When a vacancy has occurred in the office of Metropolitan, the bishop senior by rank and date of consecration shall convene the Holy Synod. After the formal vote declaring the vacancy, the Holy Synod will proceed with the election of a locum tenens. Within a period not exceeding three months (unless some unavoidable necessity forces a prolongation of this period), the locum tenens will convene an All-American Council at which a successor shall be elected. If not already a bishop, a candidate for the office of Metropolitan must fulfill the canonical, moral, and educational requirements stated in Article VI, Section 9. The election shall take place according to the following order:

  1. The Council nominates candidates by secret ballot without previous discussion of names. A blank paper ballot shall be distributed to each member of the Council before the vote.
  2. On the first vote, one single name may be written on each ballot. If the name of a candidate is written on a number of ballots equal to at least two-thirds of the total number of members in attendance at the Council, his name shall be submitted to the Holy Synod for approval by majority vote; in case of rejection, the Holy Synod shall formally state the reasons which motivated the rejection.
  3. If no candidate receives a number of ballots equal to at least two-thirds of the total membership in attendance, or if the person receiving that number of ballots fails to receive the approval of the Holy Synod, a second vote shall be taken.
  4. In the second vote, two names shall be written on each ballot; the tellers shall not count any ballot on which fewer or more than two names are written. The names of the two candidates who receive the highest number of ballots on the second vote shall be submitted to the Holy Synod for their choice by majority vote.
  5. Upon his election, and before the dismissal of the All-American Council, the new Metropolitan will be enthroned according to the established ritual.

*Supplied information:*
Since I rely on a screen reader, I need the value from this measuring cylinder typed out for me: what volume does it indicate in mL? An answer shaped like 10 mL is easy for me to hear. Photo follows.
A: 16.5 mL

*Work order 1:* Under the rules for electing a Metropolitan, how many names are written on each ballot in the second vote?
*Work order 2:* From the rules for electing a Metropolitan, transcribe the text from "1. The Council" up to and including "motivated the rejection.".

*Written response 1:* Two names.

*Written response 2:*
1. The Council nominates candidates by secret ballot without previous discussion of names. A blank paper ballot shall be distributed to each member of the Council before the vote.
  2. On the first vote, one single name may be written on each ballot. If the name of a candidate is written on a number of ballots equal to at least two-thirds of the total number of members in attendance at the Council, his name shall be submitted to the Holy Synod for approval by majority vote; in case of rejection, the Holy Synod shall formally state the reasons which motivated the rejection.